Local Order Average-Atom Interatomic Potentials
Chloe A. Zeller, Ronald E. Miller, Ellad B. Tadmor
TL;DR
The paper tackles local ordering in random alloys by extending the average-atom framework to LOAA, which incorporates short-range order through partial RDFs. It constructs an effective LOAA potential $V_{eff}(r,R)$ with RDF-derived weights $G_{XY}(R)$, enabling accurate predictions across deformations and temperatures while remaining computationally efficient. Validation on a 2D LJ binary crystal and 3D FeNiCr and NiAl alloys shows LOAA outperforms the traditional AA approach in LO scenarios, capturing ground-state energies, elastic constants, lattice constants, and phase transformations with fewer resources.
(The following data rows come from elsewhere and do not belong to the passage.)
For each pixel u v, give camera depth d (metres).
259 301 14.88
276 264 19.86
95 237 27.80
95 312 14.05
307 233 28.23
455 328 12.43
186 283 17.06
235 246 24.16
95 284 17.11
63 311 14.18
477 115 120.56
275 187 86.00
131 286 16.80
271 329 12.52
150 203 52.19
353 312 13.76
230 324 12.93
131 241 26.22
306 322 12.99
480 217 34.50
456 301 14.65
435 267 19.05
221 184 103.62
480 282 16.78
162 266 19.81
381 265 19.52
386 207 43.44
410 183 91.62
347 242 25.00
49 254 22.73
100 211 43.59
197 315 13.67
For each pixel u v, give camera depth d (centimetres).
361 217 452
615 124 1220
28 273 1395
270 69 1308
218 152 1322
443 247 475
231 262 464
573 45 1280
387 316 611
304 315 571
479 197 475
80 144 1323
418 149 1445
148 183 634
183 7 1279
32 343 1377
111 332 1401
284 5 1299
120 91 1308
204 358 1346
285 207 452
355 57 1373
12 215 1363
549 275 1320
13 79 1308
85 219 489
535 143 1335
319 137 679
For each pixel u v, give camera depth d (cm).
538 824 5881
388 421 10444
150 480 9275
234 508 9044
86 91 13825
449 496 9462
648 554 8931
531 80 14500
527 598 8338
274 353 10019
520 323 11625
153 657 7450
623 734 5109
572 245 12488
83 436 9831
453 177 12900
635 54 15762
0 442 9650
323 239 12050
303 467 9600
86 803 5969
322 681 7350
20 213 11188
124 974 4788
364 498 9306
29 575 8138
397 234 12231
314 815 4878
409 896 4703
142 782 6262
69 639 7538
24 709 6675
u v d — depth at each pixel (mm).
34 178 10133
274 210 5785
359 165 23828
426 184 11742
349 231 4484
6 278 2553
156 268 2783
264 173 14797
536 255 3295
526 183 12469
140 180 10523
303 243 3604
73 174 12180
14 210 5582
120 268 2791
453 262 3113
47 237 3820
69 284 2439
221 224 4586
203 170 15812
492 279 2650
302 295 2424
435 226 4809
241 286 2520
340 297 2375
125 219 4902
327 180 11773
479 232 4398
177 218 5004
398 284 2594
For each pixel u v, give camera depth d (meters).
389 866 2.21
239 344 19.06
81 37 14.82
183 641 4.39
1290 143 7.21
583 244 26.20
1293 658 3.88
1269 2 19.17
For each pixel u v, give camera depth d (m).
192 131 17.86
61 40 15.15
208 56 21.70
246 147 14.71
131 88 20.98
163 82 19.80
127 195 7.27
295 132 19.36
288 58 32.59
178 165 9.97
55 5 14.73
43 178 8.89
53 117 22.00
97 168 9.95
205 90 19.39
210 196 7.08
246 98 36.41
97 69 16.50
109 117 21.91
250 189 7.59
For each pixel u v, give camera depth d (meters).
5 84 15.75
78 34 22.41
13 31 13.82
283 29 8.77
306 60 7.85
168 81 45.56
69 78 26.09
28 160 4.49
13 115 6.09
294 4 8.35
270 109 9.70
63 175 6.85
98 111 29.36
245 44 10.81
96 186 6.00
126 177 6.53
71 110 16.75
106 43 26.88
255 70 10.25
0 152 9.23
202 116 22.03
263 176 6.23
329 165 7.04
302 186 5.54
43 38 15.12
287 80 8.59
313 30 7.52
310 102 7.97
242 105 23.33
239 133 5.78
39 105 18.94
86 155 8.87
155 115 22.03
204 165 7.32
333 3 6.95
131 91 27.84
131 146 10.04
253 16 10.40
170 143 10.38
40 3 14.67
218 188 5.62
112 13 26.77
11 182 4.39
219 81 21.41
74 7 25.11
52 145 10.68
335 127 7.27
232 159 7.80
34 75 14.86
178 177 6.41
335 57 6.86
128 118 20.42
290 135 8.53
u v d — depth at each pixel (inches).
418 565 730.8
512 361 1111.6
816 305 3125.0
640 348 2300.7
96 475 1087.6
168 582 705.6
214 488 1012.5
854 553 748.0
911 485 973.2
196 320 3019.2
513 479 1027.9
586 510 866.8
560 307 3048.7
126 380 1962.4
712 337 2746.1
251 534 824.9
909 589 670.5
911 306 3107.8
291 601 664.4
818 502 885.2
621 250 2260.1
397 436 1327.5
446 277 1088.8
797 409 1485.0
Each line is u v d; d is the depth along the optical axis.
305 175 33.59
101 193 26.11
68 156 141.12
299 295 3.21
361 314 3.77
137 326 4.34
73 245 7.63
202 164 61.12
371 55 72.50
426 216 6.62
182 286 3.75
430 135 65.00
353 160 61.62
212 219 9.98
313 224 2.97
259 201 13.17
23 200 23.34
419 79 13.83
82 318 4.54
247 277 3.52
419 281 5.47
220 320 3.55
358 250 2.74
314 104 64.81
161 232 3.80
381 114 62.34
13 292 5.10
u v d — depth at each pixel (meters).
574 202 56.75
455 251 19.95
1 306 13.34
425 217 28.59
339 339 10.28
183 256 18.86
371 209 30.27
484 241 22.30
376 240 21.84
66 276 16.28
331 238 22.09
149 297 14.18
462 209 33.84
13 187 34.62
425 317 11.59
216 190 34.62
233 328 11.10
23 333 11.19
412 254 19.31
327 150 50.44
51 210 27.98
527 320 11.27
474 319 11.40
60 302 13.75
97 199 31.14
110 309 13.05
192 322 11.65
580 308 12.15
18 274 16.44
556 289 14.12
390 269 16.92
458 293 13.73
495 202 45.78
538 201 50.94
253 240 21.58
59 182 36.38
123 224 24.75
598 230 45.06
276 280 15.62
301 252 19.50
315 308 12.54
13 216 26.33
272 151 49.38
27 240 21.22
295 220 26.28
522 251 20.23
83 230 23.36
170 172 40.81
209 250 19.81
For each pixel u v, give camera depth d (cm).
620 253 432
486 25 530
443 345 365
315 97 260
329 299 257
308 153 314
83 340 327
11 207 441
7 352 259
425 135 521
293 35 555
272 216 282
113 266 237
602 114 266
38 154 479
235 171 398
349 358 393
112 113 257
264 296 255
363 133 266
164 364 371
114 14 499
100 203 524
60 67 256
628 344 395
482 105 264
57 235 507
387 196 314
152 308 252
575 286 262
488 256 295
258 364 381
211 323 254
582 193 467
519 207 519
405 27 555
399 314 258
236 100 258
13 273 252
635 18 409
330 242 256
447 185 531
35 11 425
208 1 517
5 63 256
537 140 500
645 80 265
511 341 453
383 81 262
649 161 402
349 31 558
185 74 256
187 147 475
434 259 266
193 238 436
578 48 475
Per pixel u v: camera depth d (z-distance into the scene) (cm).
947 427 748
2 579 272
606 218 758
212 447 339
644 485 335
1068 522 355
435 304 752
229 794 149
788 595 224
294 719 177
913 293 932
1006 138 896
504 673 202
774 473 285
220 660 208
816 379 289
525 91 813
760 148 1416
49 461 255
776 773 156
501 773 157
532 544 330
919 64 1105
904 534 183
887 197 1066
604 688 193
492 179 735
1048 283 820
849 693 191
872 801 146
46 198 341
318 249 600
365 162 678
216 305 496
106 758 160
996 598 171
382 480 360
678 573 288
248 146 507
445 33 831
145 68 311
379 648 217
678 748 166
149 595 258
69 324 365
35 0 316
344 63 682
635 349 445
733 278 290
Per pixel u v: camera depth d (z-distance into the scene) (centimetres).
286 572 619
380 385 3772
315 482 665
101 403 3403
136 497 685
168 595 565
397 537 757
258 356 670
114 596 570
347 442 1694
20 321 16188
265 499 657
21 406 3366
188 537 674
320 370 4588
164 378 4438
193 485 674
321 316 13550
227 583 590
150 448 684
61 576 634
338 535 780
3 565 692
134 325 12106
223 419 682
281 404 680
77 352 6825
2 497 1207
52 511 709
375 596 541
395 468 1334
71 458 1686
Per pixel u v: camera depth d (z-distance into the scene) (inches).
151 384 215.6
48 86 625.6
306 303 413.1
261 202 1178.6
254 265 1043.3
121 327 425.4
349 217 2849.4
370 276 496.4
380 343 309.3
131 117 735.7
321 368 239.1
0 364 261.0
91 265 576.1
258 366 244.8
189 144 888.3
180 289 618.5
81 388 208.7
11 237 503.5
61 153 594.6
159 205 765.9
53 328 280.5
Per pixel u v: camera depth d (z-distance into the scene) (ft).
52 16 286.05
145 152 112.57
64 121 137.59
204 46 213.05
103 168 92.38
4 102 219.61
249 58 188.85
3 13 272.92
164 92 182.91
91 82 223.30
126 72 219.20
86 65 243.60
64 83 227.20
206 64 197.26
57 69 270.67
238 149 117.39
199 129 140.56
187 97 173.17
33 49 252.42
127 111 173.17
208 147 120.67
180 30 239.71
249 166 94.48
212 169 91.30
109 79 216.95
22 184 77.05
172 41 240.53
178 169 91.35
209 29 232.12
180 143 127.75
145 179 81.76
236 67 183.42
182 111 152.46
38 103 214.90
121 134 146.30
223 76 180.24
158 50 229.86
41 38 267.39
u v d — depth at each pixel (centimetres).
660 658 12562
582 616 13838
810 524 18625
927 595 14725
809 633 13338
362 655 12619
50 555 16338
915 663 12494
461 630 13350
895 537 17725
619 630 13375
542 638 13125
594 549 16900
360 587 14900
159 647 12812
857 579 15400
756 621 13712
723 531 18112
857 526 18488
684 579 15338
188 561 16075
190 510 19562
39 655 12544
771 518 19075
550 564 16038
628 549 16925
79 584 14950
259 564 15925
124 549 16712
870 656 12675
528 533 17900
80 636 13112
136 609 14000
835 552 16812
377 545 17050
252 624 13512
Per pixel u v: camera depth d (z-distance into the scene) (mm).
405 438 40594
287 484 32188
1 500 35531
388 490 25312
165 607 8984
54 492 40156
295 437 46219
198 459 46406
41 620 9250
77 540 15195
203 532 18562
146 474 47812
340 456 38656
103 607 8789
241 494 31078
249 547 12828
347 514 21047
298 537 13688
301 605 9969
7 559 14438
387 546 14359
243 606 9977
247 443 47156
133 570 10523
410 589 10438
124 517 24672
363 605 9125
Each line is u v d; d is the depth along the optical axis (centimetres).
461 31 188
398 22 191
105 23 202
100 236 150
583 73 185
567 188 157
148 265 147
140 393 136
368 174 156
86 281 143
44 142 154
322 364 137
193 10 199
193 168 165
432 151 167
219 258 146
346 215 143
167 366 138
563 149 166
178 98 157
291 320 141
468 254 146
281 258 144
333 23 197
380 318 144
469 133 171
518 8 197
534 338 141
This method promises practical benefits for simulating complex materials, including high-entropy alloys, by reducing system size requirements without sacrificing LO accuracy.
Abstract
This article describes an extension to the effective Average Atom (AA) method for random alloys to account for local ordering (short-range order) effects by utilizing information from partial radial distribution functions. The new Local-Order Average Atom (LOAA) method is rigorously derived based on statistical mechanics arguments and validated for non-stoichiometric binary 2D hexagonal crystals and 3D FeNiCr and NiAl alloys whose ground state is obtained through Monte Carlo sampling. Material properties for these alloys, and phase transformations for the NiAl system, computed from static and dynamic atomistic simulations using standard interatomic potentials (IPs) exhibit a strong dependence on local ordering that is captured by simulations with effective LOAA IPs, but not the original AA method. The advantage of LOAA is that it requires smaller system sizes to achieve statistically converged results and therefore enables the simulation of complex materials, such as high-entropy alloys, at a fraction of the computational cost of standard IPs.